And all sides will balance the budgetary costs with the huge economic advantages they get from a fully functioning Eurozone.
the current crisis around the Greek case is more a lack of anticipation from the Eurozone leadership than anything else, used by powers who are conducting an attack on any currency that is threatening the Dollar’s dominance.
The lack of anticipation is so obvious when one looks at the Lisbon treaty which is of no help in the current situation. As Newropeans said repeatedly, this Treaty was made by looking at the future in a rear-mirror. Now we have the proof. And Mrs Merkel who was the first one to say that the treaty has to come in force even against the will of European citizens, because they will not be asked for it, is now asking for some arrangements the treaty didn’t foresee. Well, let’s hope that next time Mrs Merkel will not dismiss so easily the added-value of serious public debates when it comes to the Eurozone future, which is from now on the core engine of any European future.
As soon as the dust settles on the Greek case, in coming weeks, what will be left are two crucial truths of our world in crisis:
. the first truth is that countries which lived essentially in debt will be forced one after the other to go through a very critical situation as their economic model is terminated by the global crisis. The UK and the USA are the next big ones on this list.
. the second is that the Eurozone leadership has to move fast from now on to create the required structure to manage the Eurozone, including a democratic process because the Greek crisis has attracted a very high level of scrutiny from its 300 millions citizens. There are now 300 millions Eurolanders fed up by the inability of our leaders to anticipate the obvious : that one day, such a case will emerge. Sooner than many can think, the Eurozone citizens will call for a democratic governance of the Eurozone.
Let’s see who will anticipate correctly when that day will come?

• **DATA TO PROCESS**
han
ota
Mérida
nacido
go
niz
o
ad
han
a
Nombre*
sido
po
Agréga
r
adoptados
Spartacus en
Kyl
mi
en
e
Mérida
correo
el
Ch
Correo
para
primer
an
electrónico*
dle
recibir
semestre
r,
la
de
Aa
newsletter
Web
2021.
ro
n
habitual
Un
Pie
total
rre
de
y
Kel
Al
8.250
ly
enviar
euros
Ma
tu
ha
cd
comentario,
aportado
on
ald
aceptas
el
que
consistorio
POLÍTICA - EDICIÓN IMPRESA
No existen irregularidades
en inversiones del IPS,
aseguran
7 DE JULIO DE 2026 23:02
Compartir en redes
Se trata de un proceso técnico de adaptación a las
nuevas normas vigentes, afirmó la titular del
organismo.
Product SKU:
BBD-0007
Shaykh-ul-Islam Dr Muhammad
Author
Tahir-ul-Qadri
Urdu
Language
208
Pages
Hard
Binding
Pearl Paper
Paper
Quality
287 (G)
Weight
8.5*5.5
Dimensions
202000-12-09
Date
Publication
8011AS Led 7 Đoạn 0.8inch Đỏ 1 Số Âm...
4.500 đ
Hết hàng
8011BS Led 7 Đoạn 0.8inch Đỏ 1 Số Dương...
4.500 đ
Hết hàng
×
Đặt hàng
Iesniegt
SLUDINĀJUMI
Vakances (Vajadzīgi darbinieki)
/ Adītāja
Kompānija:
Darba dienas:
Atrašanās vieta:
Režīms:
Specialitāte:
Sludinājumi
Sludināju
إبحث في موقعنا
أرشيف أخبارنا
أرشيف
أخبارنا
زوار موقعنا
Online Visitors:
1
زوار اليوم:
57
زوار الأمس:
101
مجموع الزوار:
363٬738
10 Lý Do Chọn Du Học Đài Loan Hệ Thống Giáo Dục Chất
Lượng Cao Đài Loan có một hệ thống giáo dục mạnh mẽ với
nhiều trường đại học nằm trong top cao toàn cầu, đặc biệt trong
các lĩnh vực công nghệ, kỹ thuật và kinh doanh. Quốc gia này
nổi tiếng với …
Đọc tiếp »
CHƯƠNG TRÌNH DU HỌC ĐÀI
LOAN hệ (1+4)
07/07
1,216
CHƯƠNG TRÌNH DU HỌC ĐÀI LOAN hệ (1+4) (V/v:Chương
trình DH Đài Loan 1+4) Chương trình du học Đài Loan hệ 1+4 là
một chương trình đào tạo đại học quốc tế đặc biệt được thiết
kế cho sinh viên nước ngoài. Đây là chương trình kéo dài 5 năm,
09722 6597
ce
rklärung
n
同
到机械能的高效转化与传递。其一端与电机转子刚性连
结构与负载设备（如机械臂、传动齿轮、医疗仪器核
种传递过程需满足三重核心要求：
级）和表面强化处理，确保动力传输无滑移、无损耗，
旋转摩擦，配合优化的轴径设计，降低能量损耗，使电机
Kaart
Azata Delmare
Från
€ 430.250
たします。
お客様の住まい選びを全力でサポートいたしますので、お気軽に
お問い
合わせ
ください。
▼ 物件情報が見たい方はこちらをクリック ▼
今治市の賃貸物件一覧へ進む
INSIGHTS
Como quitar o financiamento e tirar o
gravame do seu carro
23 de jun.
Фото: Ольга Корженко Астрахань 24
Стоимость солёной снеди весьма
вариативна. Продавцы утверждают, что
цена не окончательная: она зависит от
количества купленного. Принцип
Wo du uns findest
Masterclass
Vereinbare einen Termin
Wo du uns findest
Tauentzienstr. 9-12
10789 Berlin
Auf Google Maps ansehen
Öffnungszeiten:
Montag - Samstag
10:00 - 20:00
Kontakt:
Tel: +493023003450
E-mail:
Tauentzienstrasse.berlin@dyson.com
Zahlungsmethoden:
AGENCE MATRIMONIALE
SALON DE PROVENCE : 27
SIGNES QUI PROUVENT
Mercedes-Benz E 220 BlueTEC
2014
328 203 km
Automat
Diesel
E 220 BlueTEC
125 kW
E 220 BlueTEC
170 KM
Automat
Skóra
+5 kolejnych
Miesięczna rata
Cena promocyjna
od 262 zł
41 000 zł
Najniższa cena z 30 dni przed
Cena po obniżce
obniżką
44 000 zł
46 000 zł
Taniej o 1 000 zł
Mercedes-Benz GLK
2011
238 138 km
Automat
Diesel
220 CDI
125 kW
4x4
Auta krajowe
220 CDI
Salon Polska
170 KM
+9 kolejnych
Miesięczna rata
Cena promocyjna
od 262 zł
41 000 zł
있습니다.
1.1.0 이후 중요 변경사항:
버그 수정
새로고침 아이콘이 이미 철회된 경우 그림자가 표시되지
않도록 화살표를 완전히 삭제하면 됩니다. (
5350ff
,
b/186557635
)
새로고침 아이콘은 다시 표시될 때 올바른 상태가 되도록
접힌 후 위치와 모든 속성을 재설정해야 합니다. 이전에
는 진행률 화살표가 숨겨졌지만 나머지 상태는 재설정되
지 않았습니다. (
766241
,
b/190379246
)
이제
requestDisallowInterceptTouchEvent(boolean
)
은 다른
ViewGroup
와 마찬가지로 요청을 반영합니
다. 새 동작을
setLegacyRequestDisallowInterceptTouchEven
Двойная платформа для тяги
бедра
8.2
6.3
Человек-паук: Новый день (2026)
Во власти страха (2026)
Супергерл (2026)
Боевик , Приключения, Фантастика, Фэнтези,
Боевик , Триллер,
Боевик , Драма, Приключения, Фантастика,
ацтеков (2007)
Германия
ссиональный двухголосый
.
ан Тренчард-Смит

• **EXERCISE REQUIREMENTS**
A – According to the text on the Eurozone crisis, which countries are the next big ones facing a critical situation?
B – Report every line of the records that contains the string "Benz".

• **ANSWERS TO THE EXERCISE**
A – The UK and the USA.

B –
Mercedes-Benz E 220 BlueTEC
Mercedes-Benz GLK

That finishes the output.